◆ Task to complete
Retype the listing exactly; omit pictures.

Content starts

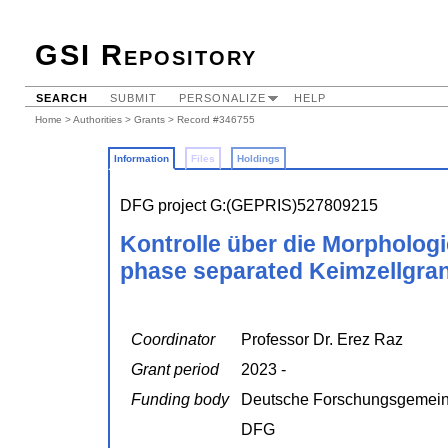
GSI Repository
SEARCH
SUBMIT
PERSONALIZE
HELP
Home
>
Authorities
>
Grants
> Record #346755
Information
Files
Holdings
DFG project G:(GEPRIS)527809215
Kontrolle über die Morphologi
phase separated Keimzellgran
Coordinator
Professor Dr. Erez Raz
Grant period
2023 -
Funding body
Deutsche Forschungsgemein
DFG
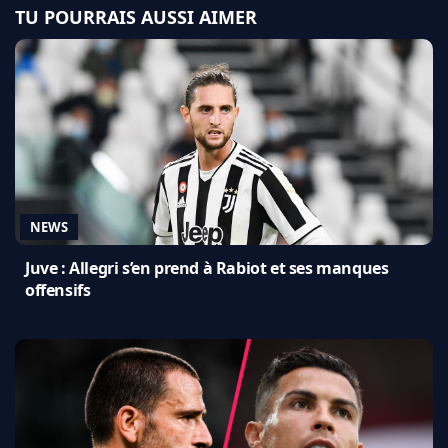
TU POURRAIS AUSSI AIMER
NEWS
Juve : Allegri s’en prend à Rabiot et ses manques
offensifs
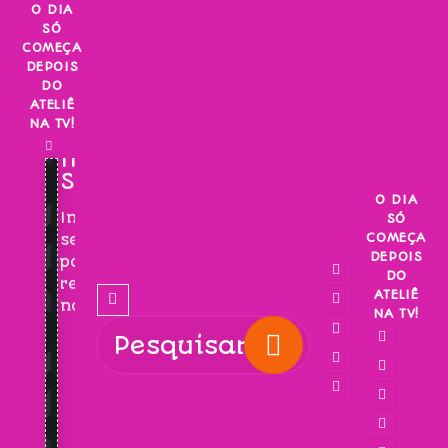
Skip
O DIA
SÓ
to
COMEÇA
content
DEPOIS
DO
ATELIÊ
NA TV!
INSCREVA-
SE!
O DIA
Inscreva-
SÓ
COMEÇA
se
DEPOIS
para
DO
receber
ATELIÊ
novidades!
NA TV!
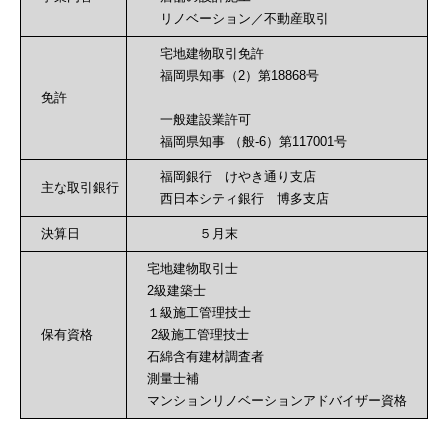
リノベーション／不動産取引
宅地建物取引免許
福岡県知事（2）第18868号
免許
一般建設業許可
福岡県知事 （般-6）第117001号
福岡銀行 けやき通り支店
主な取引銀行
西日本シティ銀行 博多支店
決算日
５月末
宅地建物取引士
2級建築士
１級施工管理技士
保有資格
2級施工管理技士
石綿含有建材調査者
測量士補
マンションリノベーションアドバイザー資格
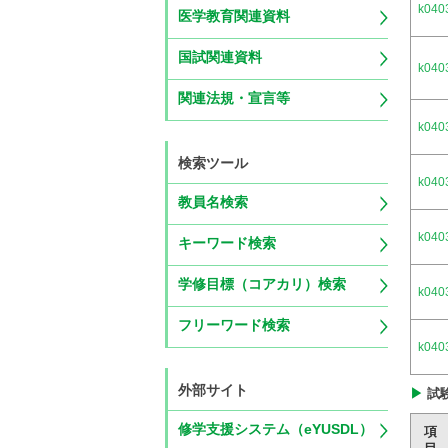
k040
医学教育関連資料
国試関連資料
k040
関連法規・宣言等
k040
検索ツール
k040
教員名検索
k040
キーワード検索
学修目標（コアカリ）検索
k040
フリーワード検索
k040
外部サイト
試
修学支援システム（eYUSDL）
項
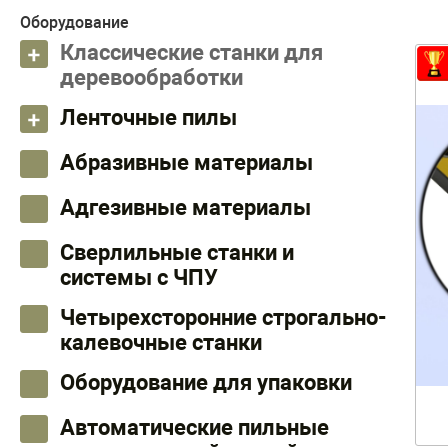
Оборудование
Классические станки для
деревообработки
Ленточные пилы
Абразивные материалы
Адгезивные материалы
Сверлильные станки и
системы с ЧПУ
Четырехсторонние строгально-
калевочные станки
Оборудование для упаковки
Автоматические пильные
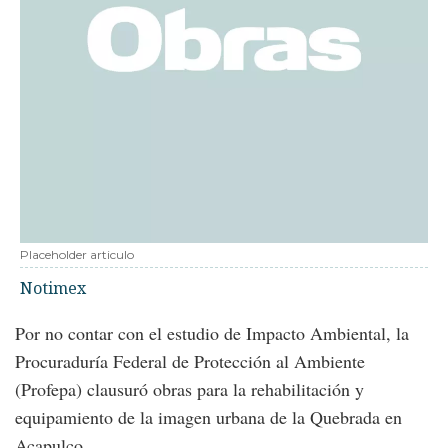
Placeholder articulo
Notimex
Por no contar con el estudio de Impacto Ambiental, la
Procuraduría Federal de Protección al Ambiente
(Profepa) clausuró obras para la rehabilitación y
equipamiento de la imagen urbana de la Quebrada en
Acapulco.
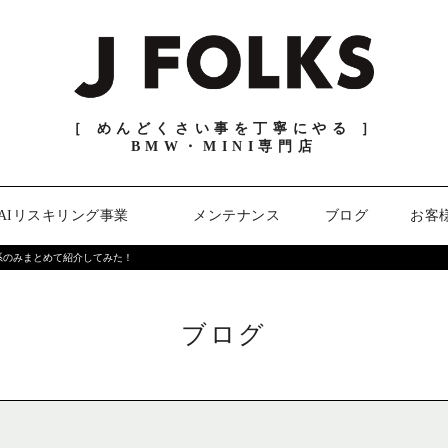
［ めんどくさい事を丁寧にやる ］
BMW・MINI専門店
AIリスキリング事業
メンテナンス
ブログ
お客
ー系のみまとめて紹介してみた！
ブログ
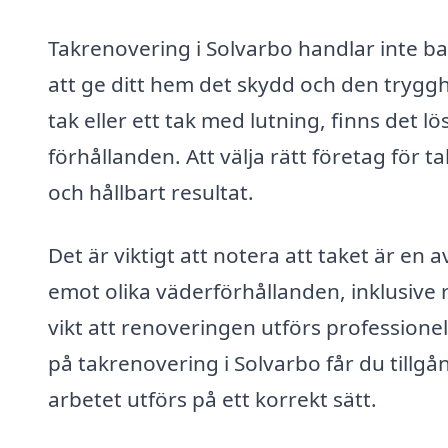
Takrenovering i Solvarbo handlar inte ba
att ge ditt hem det skydd och den tryggh
tak eller ett tak med lutning, finns det 
förhållanden. Att välja rätt företag för t
och hållbart resultat.
Det är viktigt att notera att taket är en
emot olika väderförhållanden, inklusive r
vikt att renoveringen utförs professione
på takrenovering i Solvarbo får du tillg
arbetet utförs på ett korrekt sätt.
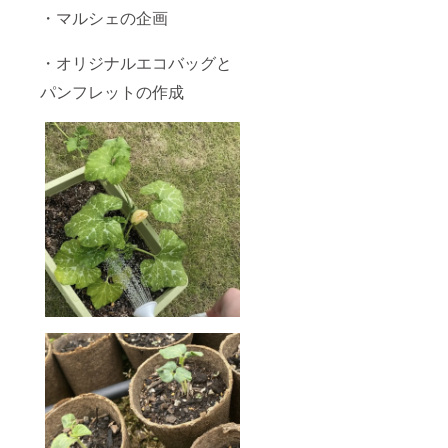
・マルシェの企画
・オリジナルエコバッグと
パンフレットの作成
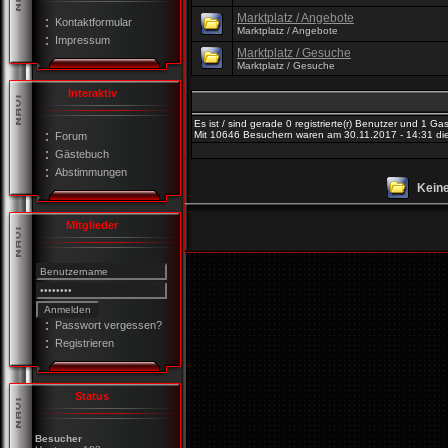
Marktplatz / Angebote
Kontaktformular
Marktplatz / Angebote
Impressum
Marktplatz / Gesuche
Marktplatz / Gesuche
Interaktiv
Es ist / sind gerade 0 registrierte(r) Benutzer und 1 G
Mit 10646 Besuchern waren am 30.11.2017 - 14:31 die 
Forum
Gästebuch
Abstimmungen
Keine
Mitglieder
Passwort vergessen?
Registrieren
Status
Besucher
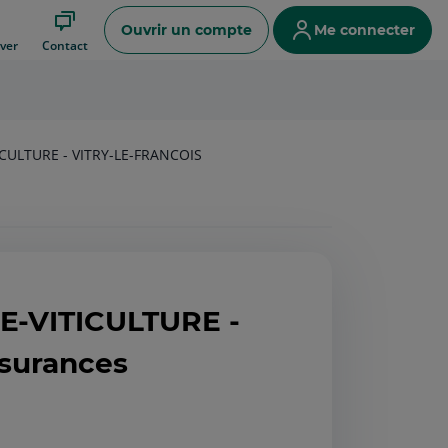
Ouvrir un compte
Me connecter
ver
Contact
CULTURE - VITRY-LE-FRANCOIS
-VITICULTURE -
surances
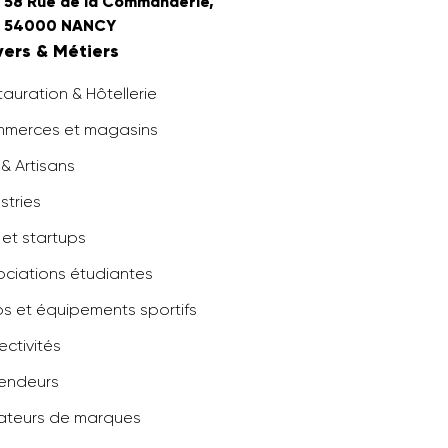
58 Rue de la Commanderie,
54000 NANCY
vers & Métiers
auration & Hôtellerie
merces et magasins
& Artisans
stries
 et startups
ociations étudiantes
bs et équipements sportifs
ectivités
endeurs
ateurs de marques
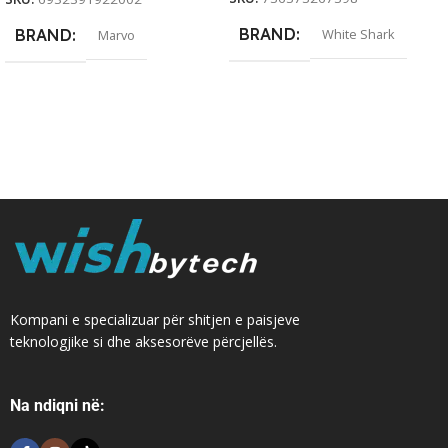
BRAND
BRAND
White Shark
Marvo
Kompani e specializuar për shitjen e paisjeve
teknologjike si dhe aksesorëve përcjellës.
Na ndiqni në:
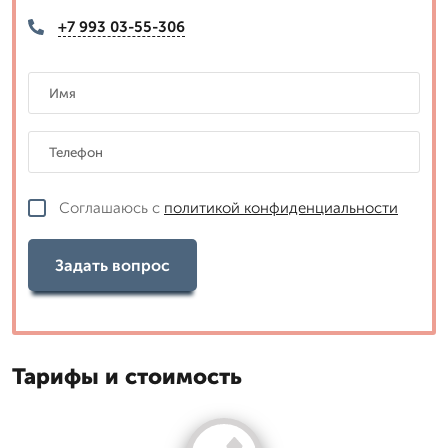
+7 993 03-55-306
Соглашаюсь с
политикой конфиденциальности
Задать вопрос
Тарифы и стоимость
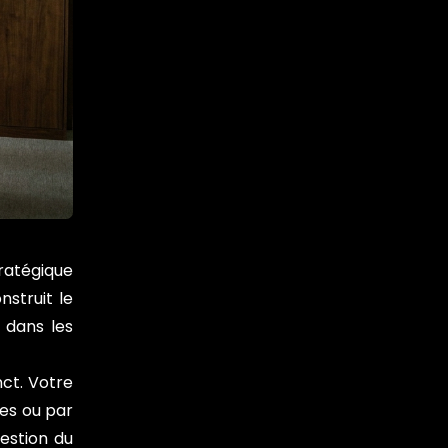
tratégique
nstruit le
e dans les
nct. Votre
tes ou par
gestion du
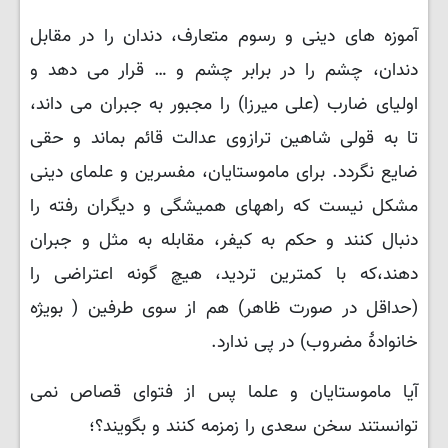
آموزه های دینی و رسوم متعارف، دندان را در مقابل
دندان، چشم را در برابر چشم و … قرار می دهد و
اولیای ضارب (علی میرزا) را مجبور به جبران می داند،
تا به قولی شاهین ترازوی عدالت قائم بماند و حقی
ضایع نگردد. برای ماموستایان، مفسرین و علمای دینی
مشکل نیست که راههای همیشگی و دیگران رفته را
دنبال کنند و حکم به کیفر، مقابله به مثل و جبران
دهند،که با کمترین تردید، هیچ گونه اعتراضی را
(حداقل در صورت ظاهر) هم از سوی طرفین ( بویژه
خانوادهٔ مضروب) در پی ندارد.
آیا ماموستایان و علما پس از فتوای قصاص نمی
توانستند سخن سعدی را زمزمه کنند و بگویند؟؛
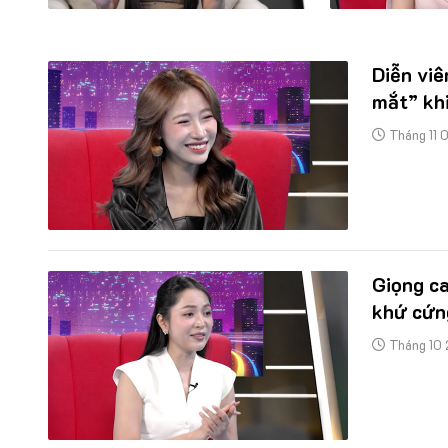
đình “chống lưng”, không cho
nhấn mạnh hậu
cơ hội tiết kiệm
khi giới trẻ b
Diễn viê
mắt” khi
Tháng 11 
Giọng ca
khứ cứng
Tháng 10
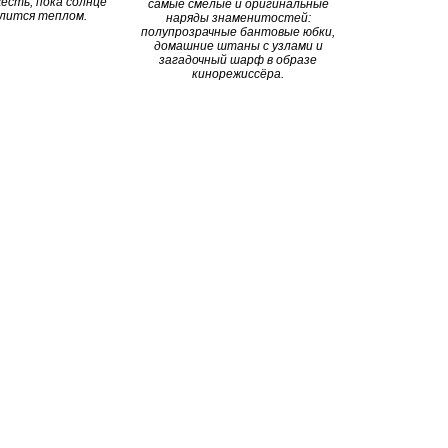
есть, пока солнце
самые смелые и оригинальные
лится теплом.
наряды знаменитостей:
полупрозрачные бантовые юбки,
домашние штаны с узлами и
загадочный шарф в образе
кинорежиссёра.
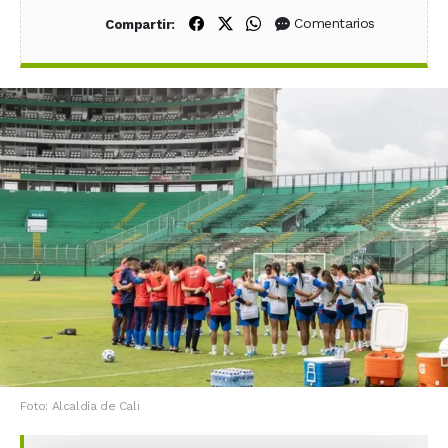
Compartir en Facebook
Compartir en X (Twitter)
Compartir en WhatsApp
Comentarios
Compartir:
Foto: Alcaldía de Cali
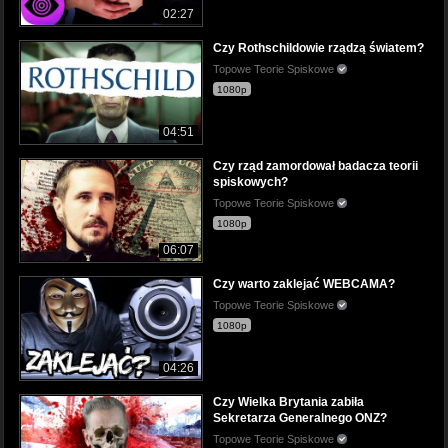
02:27
Czy Rothschildowie rządzą światem?
Topowe Teorie Spiskowe
1080p
04:51
Czy rząd zamordował badacza teorii
spiskowych?
Topowe Teorie Spiskowe
1080p
06:07
Czy warto zaklejać WEBCAMA?
Topowe Teorie Spiskowe
1080p
04:26
Czy Wielka Brytania zabiła
Sekretarza Generalnego ONZ?
Topowe Teorie Spiskowe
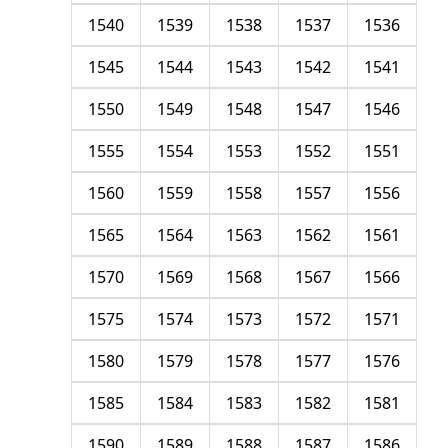
1540
1539
1538
1537
1536
1545
1544
1543
1542
1541
1550
1549
1548
1547
1546
1555
1554
1553
1552
1551
1560
1559
1558
1557
1556
1565
1564
1563
1562
1561
1570
1569
1568
1567
1566
1575
1574
1573
1572
1571
1580
1579
1578
1577
1576
1585
1584
1583
1582
1581
1590
1589
1588
1587
1586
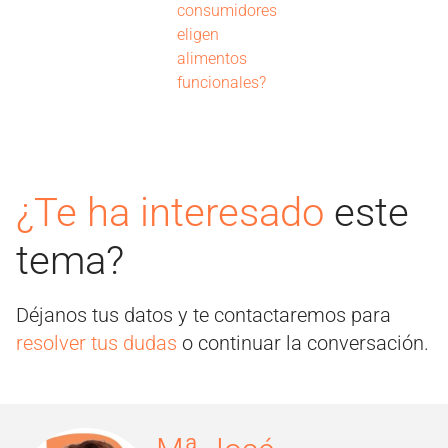
consumidores
eligen
alimentos
funcionales?
¿Te ha interesado
este
tema?
Déjanos tus datos y te contactaremos para
resolver tus dudas
o continuar la conversación.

Content ends

◆ Task answer
GSI Repository
SEARCH
SUBMIT
PERSONALIZE
HELP
Home
>
Authorities
>
Grants
> Record #346755
Information
Files
Holdings
DFG project G:(GEPRIS)527809215
Kontrolle über die Morphologi
phase separated Keimzellgran
Coordinator
Professor Dr. Erez Raz
Grant period
2023 -
Funding body
Deutsche Forschungsgemein
DFG
TU POURRAIS AUSSI AIMER
NEWS
Juve : Allegri s’en prend à Rabiot et ses manques
offensifs
Skip
O DIA
SÓ
to
COMEÇA
content
DEPOIS
DO
ATELIÊ
NA TV!
INSCREVA-
SE!
O DIA
Inscreva-
SÓ
COMEÇA
se
DEPOIS
para
DO
receber
ATELIÊ
novidades!
NA TV!
リノベーション／不動産取引
宅地建物取引免許
福岡県知事（2）第18868号
免許
一般建設業許可
福岡県知事 （般-6）第117001号
福岡銀行 けやき通り支店
主な取引銀行
西日本シティ銀行 博多支店
決算日
５月末
宅地建物取引士
2級建築士
１級施工管理技士
保有資格
2級施工管理技士
石綿含有建材調査者
測量士補
マンションリノベーションアドバイザー資格
k040
医学教育関連資料
国試関連資料
k040
関連法規・宣言等
k040
検索ツール
k040
教員名検索
k040
キーワード検索
学修目標（コアカリ）検索
k040
フリーワード検索
k040
外部サイト
試
修学支援システム（eYUSDL）
項
Оборудование
Классические станки для
деревообработки
Ленточные пилы
Абразивные материалы
Адгезивные материалы
Сверлильные станки и
системы с ЧПУ
Четырехсторонние строгально-
калевочные станки
Оборудование для упаковки
Автоматические пильные
Placeholder articulo
Notimex
Por no contar con el estudio de Impacto Ambiental, la
Procuraduría Federal de Protección al Ambiente
(Profepa) clausuró obras para la rehabilitación y
equipamiento de la imagen urbana de la Quebrada en
Acapulco.
［ めんどくさい事を丁寧にやる ］
BMW・MINI専門店
AIリスキリング事業
メンテナンス
ブログ
お客
ー系のみまとめて紹介してみた！
ブログ
Takrenovering i Solvarbo handlar inte ba
att ge ditt hem det skydd och den tryggh
tak eller ett tak med lutning, finns det 
förhållanden. Att välja rätt företag för t
och hållbart resultat.
Det är viktigt att notera att taket är en
emot olika väderförhållanden, inklusive r
vikt att renoveringen utförs professione
på takrenovering i Solvarbo får du tillg
arbetet utförs på ett korrekt sätt.
・マルシェの企画
・オリジナルエコバッグと
パンフレットの作成
Marktplatz / Angebote
Kontaktformular
Marktplatz / Angebote
Impressum
Marktplatz / Gesuche
Marktplatz / Gesuche
Interaktiv
Es ist / sind gerade 0 registrierte(r) Benutzer und 1 G
Mit 10646 Besuchern waren am 30.11.2017 - 14:31 die 
Forum
Gästebuch
Abstimmungen
Keine
Mitglieder
Passwort vergessen?
Registrieren
Status
Besucher
Ouvrir un compte
Me connecter
ver
Contact
CULTURE - VITRY-LE-FRANCOIS
-VITICULTURE -
surances
58 Rue de la Commanderie,
54000 NANCY
vers & Métiers
auration & Hôtellerie
merces et magasins
& Artisans
stries
 et startups
ociations étudiantes
bs et équipements sportifs
ectivités
endeurs
ateurs de marques
BRAND
BRAND
White Shark
Marvo
Kompani e specializuar për shitjen e paisjeve
teknologjike si dhe aksesorëve përcjellës.
Na ndiqni në:
+7 993 03-55-306
Соглашаюсь с
политикой конфиденциальности
Задать вопрос
Тарифы и стоимость
tratégique
nstruit le
e dans les
nct. Votre
tes ou par
gestion du
آموزه های دینی و رسوم متعارف، دندان را در مقابل
دندان، چشم را در برابر چشم و … قرار می دهد و
اولیای ضارب (علی میرزا) را مجبور به جبران می داند،
تا به قولی شاهین ترازوی عدالت قائم بماند و حقی
ضایع نگردد. برای ماموستایان، مفسرین و علمای دینی
مشکل نیست که راههای همیشگی و دیگران رفته را
دنبال کنند و حکم به کیفر، مقابله به مثل و جبران
دهند،که با کمترین تردید، هیچ گونه اعتراضی را
(حداقل در صورت ظاهر) هم از سوی طرفین ( بویژه
خانوادهٔ مضروب) در پی ندارد.
آیا ماموستایان و علما پس از فتوای قصاص نمی
توانستند سخن سعدی را زمزمه کنند و بگویند؟؛
đình “chống lưng”, không cho
nhấn mạnh hậu
cơ hội tiết kiệm
khi giới trẻ b
Diễn viê
mắt” khi
Tháng 11 
Giọng ca
khứ cứng
Tháng 10
есть, пока солнце
самые смелые и оригинальные
лится теплом.
наряды знаменитостей:
полупрозрачные бантовые юбки,
домашние штаны с узлами и
загадочный шарф в образе
кинорежиссёра.
Compartir en Facebook
Compartir en X (Twitter)
Compartir en WhatsApp
Comentarios
Compartir:
Foto: Alcaldía de Cali
02:27
Czy Rothschildowie rządzą światem?
Topowe Teorie Spiskowe
1080p
04:51
Czy rząd zamordował badacza teorii
spiskowych?
Topowe Teorie Spiskowe
1080p
06:07
Czy warto zaklejać WEBCAMA?
Topowe Teorie Spiskowe
1080p
04:26
Czy Wielka Brytania zabiła
Sekretarza Generalnego ONZ?
Topowe Teorie Spiskowe
1540
1539
1538
1537
1536
1545
1544
1543
1542
1541
1550
1549
1548
1547
1546
1555
1554
1553
1552
1551
1560
1559
1558
1557
1556
1565
1564
1563
1562
1561
1570
1569
1568
1567
1566
1575
1574
1573
1572
1571
1580
1579
1578
1577
1576
1585
1584
1583
1582
1581
1590
1589
1588
1587
1586
consumidores
eligen
alimentos
funcionales?
¿Te ha interesado
este
tema?
Déjanos tus datos y te contactaremos para
resolver tus dudas
o continuar la conversación.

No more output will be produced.